It was an Aha! moment.
I was editor-in-chief of a small, monthly newspaper, Northwest Ethnic News, published by a nonprofit with a conservative-sounding name, The Ethnic Heritage Council. Several generations of editors before me (I was the only to last more than two years) settled the paper in a left-leaning, open-minded political terrain -- inter/cross/multi/many ethnic/peace/love/freedom. We covered arts and issues related to Seattle ethnic communities.
Our president was an ethnomusicologist with good friends in Seattle's jazz world. Our board included Northwest Native-, African-American-, Swedish-American-, Samoan-American (and on) activists. I turned press releases into small announcements, comissioned articles and interviews and conducted some myself on politics and on arts, music among them. Music was all around, Indian and Pakistani, Northwest Native, African (one word to describe a continent isn't fair, I know), Scandinavian, Irish. Tablas, drums, fiddles, ouds, horns, pipes, harps . . .
A quick tribute to my parents: Although my childhood was fraught, yes fraught, with glorious classicism--Bach, Beethoven, Brahms, El Greco, Rembrandt, Dante (and so on)--my parents never said a word against rock or soul. I was allowed diversity, although the feel of my first 18 years is of having those names (Bach, Beethoven . . . ) hammered into my flesh every day. Yeah, my father talked about having seen Art Tatum in the Village, and my mom had a Rogers and Hart songbook on the piano, but I will stick with FRAUGHT. As soon as she left home, one of my sisters turned forever more to country; one to rock and world; one to opera (which my father didn't like) and when she disallowed that, well, I'm not sure where she landed.
In my forties I met a few people--a second cousin of my father; my cousin; a friend of my mother's--who knew my family when I was a kid--and there aren't many--and they were nervous to talk about art with any member of my immediate family. It was about my father using his thwarted energies and intelligence to wow.
So here I was, working at a nonprofit, in my metaphorical cloth coat, i.e. I was a humble and shy extrovert, receiving yet another of my life's gifts of music -- I can define my life by its musical periods (and, up to another point -- by its spiritual eras).
I would like to be able to tell you I was at a concert for gamelon or festival of drumming that I suddenly saw the light. It was, in fact, at work. In the office. Doing the routine. Swearing at PageMaker, spilling coffee on my desk, or writing. And I saw it:
There is no food chain in music. One type is not superior to another. I wasn't simply comparing Indian ragas to European string quartets, making the conversion from one form of classical to another. I suddenly understood that the hierarchy I'd grown up with was invalid.
What a release.
I had/have friends who don't understand my exhilaration. They weren't raised with all sorts of enforced attitudes. Other friends think I'm crazy or simplistic or a turncoat. They can't let go of Euro-classicism, not out of love -- we may defend what we adore--but out of an inability to loosen up and accept. (The same sort who turn their noses up at graphic novels without ever having given them a chance.)

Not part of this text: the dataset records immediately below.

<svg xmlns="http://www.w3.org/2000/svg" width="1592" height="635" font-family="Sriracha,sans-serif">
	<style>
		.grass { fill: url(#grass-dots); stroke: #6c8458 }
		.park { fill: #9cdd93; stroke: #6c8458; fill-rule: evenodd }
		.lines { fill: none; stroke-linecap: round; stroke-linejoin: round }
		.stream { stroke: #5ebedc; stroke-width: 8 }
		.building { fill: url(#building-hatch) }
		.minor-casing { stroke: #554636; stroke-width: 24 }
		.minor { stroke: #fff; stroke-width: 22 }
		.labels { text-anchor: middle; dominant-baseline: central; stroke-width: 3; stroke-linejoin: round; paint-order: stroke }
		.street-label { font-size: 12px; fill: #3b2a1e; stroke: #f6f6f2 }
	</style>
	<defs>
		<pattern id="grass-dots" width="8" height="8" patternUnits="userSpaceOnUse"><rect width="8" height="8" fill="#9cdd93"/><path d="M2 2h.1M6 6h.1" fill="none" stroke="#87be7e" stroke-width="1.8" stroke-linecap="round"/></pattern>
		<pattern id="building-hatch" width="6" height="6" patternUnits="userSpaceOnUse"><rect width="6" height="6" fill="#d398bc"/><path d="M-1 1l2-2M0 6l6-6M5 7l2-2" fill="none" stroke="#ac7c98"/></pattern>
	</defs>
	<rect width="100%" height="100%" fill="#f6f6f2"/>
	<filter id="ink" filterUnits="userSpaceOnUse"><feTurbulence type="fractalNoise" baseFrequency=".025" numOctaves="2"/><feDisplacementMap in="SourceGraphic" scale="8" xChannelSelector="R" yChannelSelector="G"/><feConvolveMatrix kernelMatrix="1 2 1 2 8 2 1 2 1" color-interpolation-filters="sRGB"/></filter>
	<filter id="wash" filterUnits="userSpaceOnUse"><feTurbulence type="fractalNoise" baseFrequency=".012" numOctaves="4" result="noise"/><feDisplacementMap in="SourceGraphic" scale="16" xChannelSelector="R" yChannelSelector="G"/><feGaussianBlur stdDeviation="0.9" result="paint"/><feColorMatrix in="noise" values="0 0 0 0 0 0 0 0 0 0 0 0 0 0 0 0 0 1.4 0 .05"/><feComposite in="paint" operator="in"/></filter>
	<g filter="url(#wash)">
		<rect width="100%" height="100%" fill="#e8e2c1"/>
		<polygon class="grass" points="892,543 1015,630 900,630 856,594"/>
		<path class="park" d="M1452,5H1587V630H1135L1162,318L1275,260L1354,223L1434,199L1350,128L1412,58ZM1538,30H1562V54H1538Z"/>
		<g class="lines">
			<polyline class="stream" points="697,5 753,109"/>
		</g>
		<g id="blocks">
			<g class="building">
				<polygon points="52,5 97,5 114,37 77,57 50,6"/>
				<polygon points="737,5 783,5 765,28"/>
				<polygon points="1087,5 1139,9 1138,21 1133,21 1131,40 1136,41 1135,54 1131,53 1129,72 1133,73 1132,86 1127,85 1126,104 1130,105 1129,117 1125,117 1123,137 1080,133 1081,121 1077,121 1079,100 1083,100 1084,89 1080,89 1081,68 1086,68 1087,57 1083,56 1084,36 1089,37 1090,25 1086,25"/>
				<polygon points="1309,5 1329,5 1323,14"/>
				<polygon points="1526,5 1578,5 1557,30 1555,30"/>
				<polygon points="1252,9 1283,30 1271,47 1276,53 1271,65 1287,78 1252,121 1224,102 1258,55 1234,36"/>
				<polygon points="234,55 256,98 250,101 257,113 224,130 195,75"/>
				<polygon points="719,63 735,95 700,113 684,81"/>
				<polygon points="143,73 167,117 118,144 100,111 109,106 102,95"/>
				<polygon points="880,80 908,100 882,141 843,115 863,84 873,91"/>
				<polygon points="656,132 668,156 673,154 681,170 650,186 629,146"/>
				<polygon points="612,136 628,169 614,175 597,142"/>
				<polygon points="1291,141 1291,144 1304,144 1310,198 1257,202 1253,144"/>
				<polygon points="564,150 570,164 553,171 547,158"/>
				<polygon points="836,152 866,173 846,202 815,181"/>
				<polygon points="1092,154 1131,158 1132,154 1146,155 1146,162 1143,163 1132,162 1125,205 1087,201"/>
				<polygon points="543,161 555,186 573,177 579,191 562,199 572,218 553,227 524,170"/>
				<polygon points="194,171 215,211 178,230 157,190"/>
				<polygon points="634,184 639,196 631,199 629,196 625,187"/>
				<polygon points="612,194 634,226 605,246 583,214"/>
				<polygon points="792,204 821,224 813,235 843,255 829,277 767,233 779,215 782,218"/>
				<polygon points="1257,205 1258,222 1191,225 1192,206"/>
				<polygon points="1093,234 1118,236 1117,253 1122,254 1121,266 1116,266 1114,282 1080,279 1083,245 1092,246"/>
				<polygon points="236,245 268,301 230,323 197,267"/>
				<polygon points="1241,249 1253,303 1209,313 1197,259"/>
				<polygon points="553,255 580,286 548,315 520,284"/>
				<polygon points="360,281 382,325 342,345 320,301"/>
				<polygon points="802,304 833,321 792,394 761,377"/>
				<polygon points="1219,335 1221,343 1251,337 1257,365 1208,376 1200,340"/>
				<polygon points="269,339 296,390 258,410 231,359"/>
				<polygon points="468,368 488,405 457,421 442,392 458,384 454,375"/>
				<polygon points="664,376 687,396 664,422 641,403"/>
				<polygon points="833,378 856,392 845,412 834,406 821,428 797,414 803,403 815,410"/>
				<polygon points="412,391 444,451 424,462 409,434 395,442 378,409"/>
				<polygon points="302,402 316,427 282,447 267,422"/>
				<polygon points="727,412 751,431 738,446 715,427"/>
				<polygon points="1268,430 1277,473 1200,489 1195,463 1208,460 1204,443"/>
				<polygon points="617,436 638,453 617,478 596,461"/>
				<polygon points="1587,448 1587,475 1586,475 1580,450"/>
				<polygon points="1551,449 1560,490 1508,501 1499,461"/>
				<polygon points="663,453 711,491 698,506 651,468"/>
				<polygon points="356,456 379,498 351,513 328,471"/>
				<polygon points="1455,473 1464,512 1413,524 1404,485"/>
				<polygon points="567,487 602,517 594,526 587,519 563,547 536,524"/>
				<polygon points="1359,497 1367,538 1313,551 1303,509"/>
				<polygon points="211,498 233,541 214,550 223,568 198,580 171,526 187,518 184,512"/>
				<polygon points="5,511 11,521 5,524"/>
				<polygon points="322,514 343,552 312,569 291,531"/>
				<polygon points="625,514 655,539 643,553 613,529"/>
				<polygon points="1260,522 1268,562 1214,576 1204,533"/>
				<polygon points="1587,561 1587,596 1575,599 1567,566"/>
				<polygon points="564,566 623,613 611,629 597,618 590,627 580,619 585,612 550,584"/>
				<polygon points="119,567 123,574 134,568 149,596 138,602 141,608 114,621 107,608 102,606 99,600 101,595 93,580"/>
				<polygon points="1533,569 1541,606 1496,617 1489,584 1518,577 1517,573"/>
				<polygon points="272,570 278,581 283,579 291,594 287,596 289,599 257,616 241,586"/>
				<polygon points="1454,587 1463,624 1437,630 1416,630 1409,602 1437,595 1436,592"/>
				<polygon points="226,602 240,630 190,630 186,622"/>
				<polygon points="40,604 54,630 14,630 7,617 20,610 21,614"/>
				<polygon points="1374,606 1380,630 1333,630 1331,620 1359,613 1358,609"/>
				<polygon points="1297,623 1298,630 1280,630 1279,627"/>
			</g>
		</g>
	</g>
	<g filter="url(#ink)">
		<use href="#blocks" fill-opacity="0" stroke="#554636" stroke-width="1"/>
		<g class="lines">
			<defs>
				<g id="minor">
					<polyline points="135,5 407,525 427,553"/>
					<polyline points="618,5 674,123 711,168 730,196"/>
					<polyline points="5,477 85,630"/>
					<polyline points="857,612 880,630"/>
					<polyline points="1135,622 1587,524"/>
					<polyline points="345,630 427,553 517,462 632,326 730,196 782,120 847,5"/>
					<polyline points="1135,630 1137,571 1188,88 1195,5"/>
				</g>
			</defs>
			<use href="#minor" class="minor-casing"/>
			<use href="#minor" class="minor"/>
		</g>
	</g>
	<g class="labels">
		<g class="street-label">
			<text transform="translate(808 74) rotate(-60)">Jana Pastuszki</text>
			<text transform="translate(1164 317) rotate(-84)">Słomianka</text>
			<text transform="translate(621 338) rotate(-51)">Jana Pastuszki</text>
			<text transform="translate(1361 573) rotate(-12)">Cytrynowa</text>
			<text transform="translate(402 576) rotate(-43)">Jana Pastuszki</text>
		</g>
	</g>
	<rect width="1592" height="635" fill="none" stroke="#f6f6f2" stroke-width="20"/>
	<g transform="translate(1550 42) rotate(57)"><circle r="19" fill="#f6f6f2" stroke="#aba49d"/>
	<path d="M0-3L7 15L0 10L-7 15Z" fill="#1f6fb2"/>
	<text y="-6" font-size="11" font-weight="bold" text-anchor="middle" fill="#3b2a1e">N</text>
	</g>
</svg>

I want classical orchestras to exist and to thrive. In every city. I want music conservatories encouraging study of Schubert and Wolf lieder to carry on. I just don't want to exalt them above all other forms of music or musicianship. I've talked to jazz musicians who say their classical training was invaluable in learning jazz timing, and of course there are jazz musicians who learned on the job.
I'm rambling. The main thing is not that it's all good. It's not all good. There are still masters of each art form and excellence continues to be a tribute to muses and goddesses and gods of Orpheus.
But it is all different than I was led to believe for so many years, even when my ears informed me of lacks in my childhood appraisals. My parents gave me a great gift of Euro-classical; a friend in San Francisco offered me was essentially a master class in listening to, in his case, Bach cantatas (he ran a coffee house, The Coffee Cantata--the original--not the one on Union--for years). My sister schooled me in jazz and ragas. My brother-in-law in funk. My instincts were for soul. My job as editor opened me to world. My time with contra dancers was all about fiddletunes. Being alive in America infuses me with rock and with roll. Alternative radio stations, which flourished in the 70s, allowed all sorts of music to whisper in my ears, more of it alternative forms of rock, as opposed to imaginative and fanciful New Sounds in N.Y. public radio (WNYC 93.9FM), which is alternative in terms of all the above plus dolphins and whales. (Tune in, listen, it's well worth your time.)
So at my desk I had a white light experience. I climbed out of box. The horse had a different color. Merriment in Oz.
A privilege. Opening up to change? An honor. And man, it's like a total trip.
(The paining is by George Littlechild, an artist we featured in the paper.)